- **WHAT TO DO**
Please transcribe all of the data below, copying every line without any change.

- **PROVIDED DATA**
•••

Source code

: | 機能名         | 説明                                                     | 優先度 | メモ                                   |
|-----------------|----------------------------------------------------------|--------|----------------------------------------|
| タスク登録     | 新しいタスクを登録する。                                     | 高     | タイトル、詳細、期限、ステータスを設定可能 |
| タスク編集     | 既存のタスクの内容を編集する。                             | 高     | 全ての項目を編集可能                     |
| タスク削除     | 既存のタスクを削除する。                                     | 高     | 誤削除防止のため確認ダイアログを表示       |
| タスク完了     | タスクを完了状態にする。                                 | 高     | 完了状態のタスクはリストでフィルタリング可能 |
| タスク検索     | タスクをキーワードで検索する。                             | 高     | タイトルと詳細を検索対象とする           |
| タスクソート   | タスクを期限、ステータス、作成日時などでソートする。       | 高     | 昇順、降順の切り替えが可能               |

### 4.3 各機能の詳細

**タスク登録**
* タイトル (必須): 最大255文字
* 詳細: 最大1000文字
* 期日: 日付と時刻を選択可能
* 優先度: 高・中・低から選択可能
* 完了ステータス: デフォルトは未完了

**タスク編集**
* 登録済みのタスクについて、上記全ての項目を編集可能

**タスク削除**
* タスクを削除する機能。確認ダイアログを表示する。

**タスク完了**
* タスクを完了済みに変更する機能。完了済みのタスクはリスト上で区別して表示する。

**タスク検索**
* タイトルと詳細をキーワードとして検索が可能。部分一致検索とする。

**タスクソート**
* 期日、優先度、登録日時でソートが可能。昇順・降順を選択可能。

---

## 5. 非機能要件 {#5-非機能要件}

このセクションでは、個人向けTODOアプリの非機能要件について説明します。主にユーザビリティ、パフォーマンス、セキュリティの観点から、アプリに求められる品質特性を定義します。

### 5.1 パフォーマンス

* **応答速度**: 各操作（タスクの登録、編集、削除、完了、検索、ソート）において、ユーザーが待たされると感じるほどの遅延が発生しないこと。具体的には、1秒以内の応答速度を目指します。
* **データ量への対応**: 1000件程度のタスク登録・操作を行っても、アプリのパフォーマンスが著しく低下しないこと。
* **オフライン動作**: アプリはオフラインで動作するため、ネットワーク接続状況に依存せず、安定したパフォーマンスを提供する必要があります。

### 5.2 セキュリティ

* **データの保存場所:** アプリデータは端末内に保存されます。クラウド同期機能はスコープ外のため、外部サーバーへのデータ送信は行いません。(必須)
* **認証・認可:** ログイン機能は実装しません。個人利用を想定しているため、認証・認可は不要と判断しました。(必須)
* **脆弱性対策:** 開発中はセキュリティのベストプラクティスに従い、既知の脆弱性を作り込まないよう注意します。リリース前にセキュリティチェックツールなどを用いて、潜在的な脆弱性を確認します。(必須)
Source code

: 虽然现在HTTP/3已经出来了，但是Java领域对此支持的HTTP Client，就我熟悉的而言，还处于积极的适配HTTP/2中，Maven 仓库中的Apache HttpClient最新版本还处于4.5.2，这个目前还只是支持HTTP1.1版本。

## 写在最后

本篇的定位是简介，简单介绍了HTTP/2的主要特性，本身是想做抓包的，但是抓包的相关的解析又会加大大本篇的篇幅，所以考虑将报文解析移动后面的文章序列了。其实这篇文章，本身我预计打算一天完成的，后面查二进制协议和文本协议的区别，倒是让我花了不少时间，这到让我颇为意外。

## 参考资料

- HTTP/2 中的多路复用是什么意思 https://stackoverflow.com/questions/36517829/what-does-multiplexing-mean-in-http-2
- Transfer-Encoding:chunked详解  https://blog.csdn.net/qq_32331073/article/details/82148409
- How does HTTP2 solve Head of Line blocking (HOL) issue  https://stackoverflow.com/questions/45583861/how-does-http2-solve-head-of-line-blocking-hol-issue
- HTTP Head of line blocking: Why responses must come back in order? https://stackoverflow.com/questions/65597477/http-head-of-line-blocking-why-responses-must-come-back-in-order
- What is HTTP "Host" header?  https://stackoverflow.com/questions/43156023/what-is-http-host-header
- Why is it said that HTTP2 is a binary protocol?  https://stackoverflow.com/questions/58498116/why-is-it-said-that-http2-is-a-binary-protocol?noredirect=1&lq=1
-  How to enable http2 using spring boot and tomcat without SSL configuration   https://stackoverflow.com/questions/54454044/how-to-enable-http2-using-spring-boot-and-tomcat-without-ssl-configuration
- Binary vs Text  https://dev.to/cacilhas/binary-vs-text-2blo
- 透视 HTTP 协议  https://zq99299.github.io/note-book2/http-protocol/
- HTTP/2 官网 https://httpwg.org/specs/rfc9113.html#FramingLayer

•••

- **SOLUTION FOR THIS PROBLEM**
Source code

: | 機能名         | 説明                                                     | 優先度 | メモ                                   |
|-----------------|----------------------------------------------------------|--------|----------------------------------------|
| タスク登録     | 新しいタスクを登録する。                                     | 高     | タイトル、詳細、期限、ステータスを設定可能 |
| タスク編集     | 既存のタスクの内容を編集する。                             | 高     | 全ての項目を編集可能                     |
| タスク削除     | 既存のタスクを削除する。                                     | 高     | 誤削除防止のため確認ダイアログを表示       |
| タスク完了     | タスクを完了状態にする。                                 | 高     | 完了状態のタスクはリストでフィルタリング可能 |
| タスク検索     | タスクをキーワードで検索する。                             | 高     | タイトルと詳細を検索対象とする           |
| タスクソート   | タスクを期限、ステータス、作成日時などでソートする。       | 高     | 昇順、降順の切り替えが可能               |

### 4.3 各機能の詳細

**タスク登録**
* タイトル (必須): 最大255文字
* 詳細: 最大1000文字
* 期日: 日付と時刻を選択可能
* 優先度: 高・中・低から選択可能
* 完了ステータス: デフォルトは未完了

**タスク編集**
* 登録済みのタスクについて、上記全ての項目を編集可能

**タスク削除**
* タスクを削除する機能。確認ダイアログを表示する。

**タスク完了**
* タスクを完了済みに変更する機能。完了済みのタスクはリスト上で区別して表示する。

**タスク検索**
* タイトルと詳細をキーワードとして検索が可能。部分一致検索とする。

**タスクソート**
* 期日、優先度、登録日時でソートが可能。昇順・降順を選択可能。

---

## 5. 非機能要件 {#5-非機能要件}

このセクションでは、個人向けTODOアプリの非機能要件について説明します。主にユーザビリティ、パフォーマンス、セキュリティの観点から、アプリに求められる品質特性を定義します。

### 5.1 パフォーマンス

* **応答速度**: 各操作（タスクの登録、編集、削除、完了、検索、ソート）において、ユーザーが待たされると感じるほどの遅延が発生しないこと。具体的には、1秒以内の応答速度を目指します。
* **データ量への対応**: 1000件程度のタスク登録・操作を行っても、アプリのパフォーマンスが著しく低下しないこと。
* **オフライン動作**: アプリはオフラインで動作するため、ネットワーク接続状況に依存せず、安定したパフォーマンスを提供する必要があります。

### 5.2 セキュリティ

* **データの保存場所:** アプリデータは端末内に保存されます。クラウド同期機能はスコープ外のため、外部サーバーへのデータ送信は行いません。(必須)
* **認証・認可:** ログイン機能は実装しません。個人利用を想定しているため、認証・認可は不要と判断しました。(必須)
* **脆弱性対策:** 開発中はセキュリティのベストプラクティスに従い、既知の脆弱性を作り込まないよう注意します。リリース前にセキュリティチェックツールなどを用いて、潜在的な脆弱性を確認します。(必須)
Source code

: 虽然现在HTTP/3已经出来了，但是Java领域对此支持的HTTP Client，就我熟悉的而言，还处于积极的适配HTTP/2中，Maven 仓库中的Apache HttpClient最新版本还处于4.5.2，这个目前还只是支持HTTP1.1版本。

## 写在最后

本篇的定位是简介，简单介绍了HTTP/2的主要特性，本身是想做抓包的，但是抓包的相关的解析又会加大大本篇的篇幅，所以考虑将报文解析移动后面的文章序列了。其实这篇文章，本身我预计打算一天完成的，后面查二进制协议和文本协议的区别，倒是让我花了不少时间，这到让我颇为意外。

## 参考资料

- HTTP/2 中的多路复用是什么意思 https://stackoverflow.com/questions/36517829/what-does-multiplexing-mean-in-http-2
- Transfer-Encoding:chunked详解  https://blog.csdn.net/qq_32331073/article/details/82148409
- How does HTTP2 solve Head of Line blocking (HOL) issue  https://stackoverflow.com/questions/45583861/how-does-http2-solve-head-of-line-blocking-hol-issue
- HTTP Head of line blocking: Why responses must come back in order? https://stackoverflow.com/questions/65597477/http-head-of-line-blocking-why-responses-must-come-back-in-order
- What is HTTP "Host" header?  https://stackoverflow.com/questions/43156023/what-is-http-host-header
- Why is it said that HTTP2 is a binary protocol?  https://stackoverflow.com/questions/58498116/why-is-it-said-that-http2-is-a-binary-protocol?noredirect=1&lq=1
-  How to enable http2 using spring boot and tomcat without SSL configuration   https://stackoverflow.com/questions/54454044/how-to-enable-http2-using-spring-boot-and-tomcat-without-ssl-configuration
- Binary vs Text  https://dev.to/cacilhas/binary-vs-text-2blo
- 透视 HTTP 协议  https://zq99299.github.io/note-book2/http-protocol/
- HTTP/2 官网 https://httpwg.org/specs/rfc9113.html#FramingLayer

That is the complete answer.